A massive underwater observatory for environmental research located in a restricted area off German coast has disappeared, its operator GEOMAR said in a statement. The GEOMAR Helmholtz Centre for Ocean Research is a marine research institute located in the German port city Kiel.
GEOMAR head of oceanographic research Hermann Bange said that scientists received a final signal from the Boknis Eck observatory on 21 August at 8:15 pm and that at first, researchers “thought of a transmission error."
However, divers, who were dispatched to the site, only found the torn cable 72 feet (22 metres) below the surface, just 1.2 miles (1.9 kilometres) off Germany’s Baltic coast at Eckernforde Bay.
The observatory included power and instruments weighing a total of 770 kilogrammes (1,700 pounds), which means that it could hardly have been dragged away by storms, currents or marine animals.
Bange appealed for any witnesses who he said could have tracked suspicious activity in the area on 21 August, adding that “maybe someone will find parts of the apparatus somewhere on the beach.”
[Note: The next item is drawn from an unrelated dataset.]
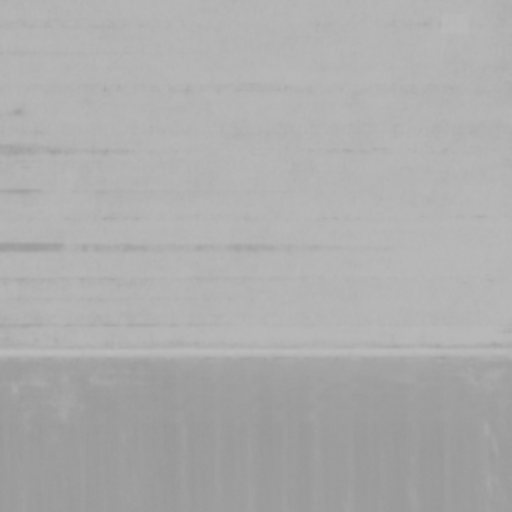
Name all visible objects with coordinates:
crop: (255, 255)
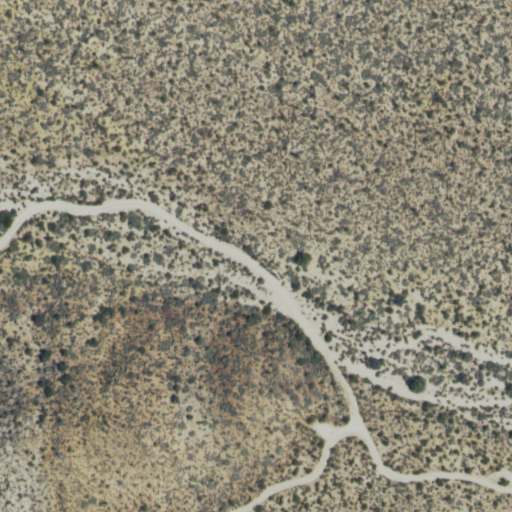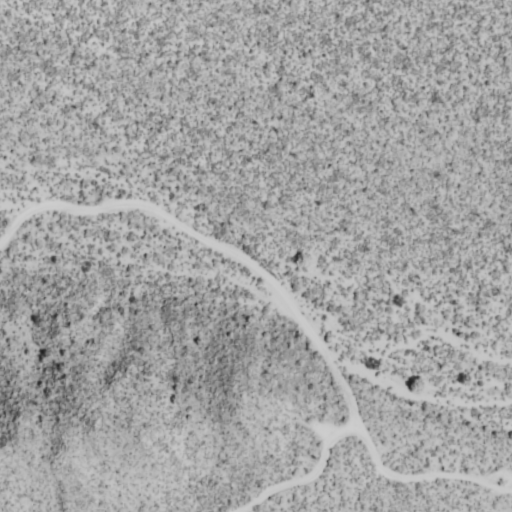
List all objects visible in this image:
road: (277, 287)
road: (420, 475)
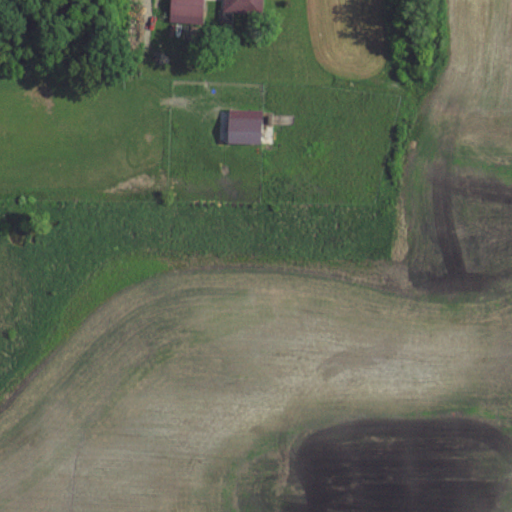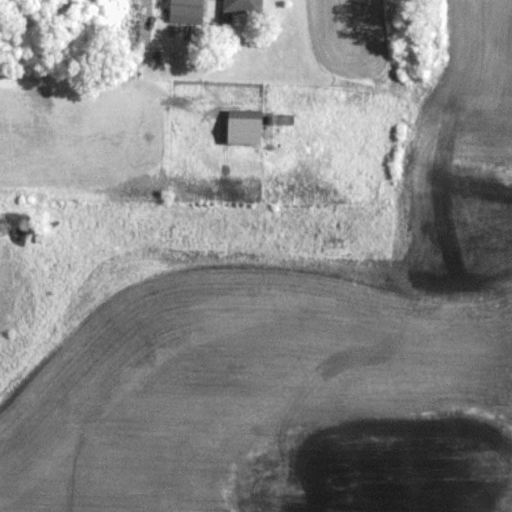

He noted that the data that scientists get from the $330,000 (€300,000) observatory is “priceless.” Local police have been notified about the incident.
Established in 2016, the Boknis Eck observatory was run by GEOMAR jointly with the Helmholtz Center Geesthacht, Germany’s largest scientific organisation. No boats, including fishing ones, were allowed into the area where the observatory is located.
Boknis Eck specifically measured changes in temperature as well as the levels of salt, oxygen, nutrients, chlorophyll and methane in the Baltic Sea.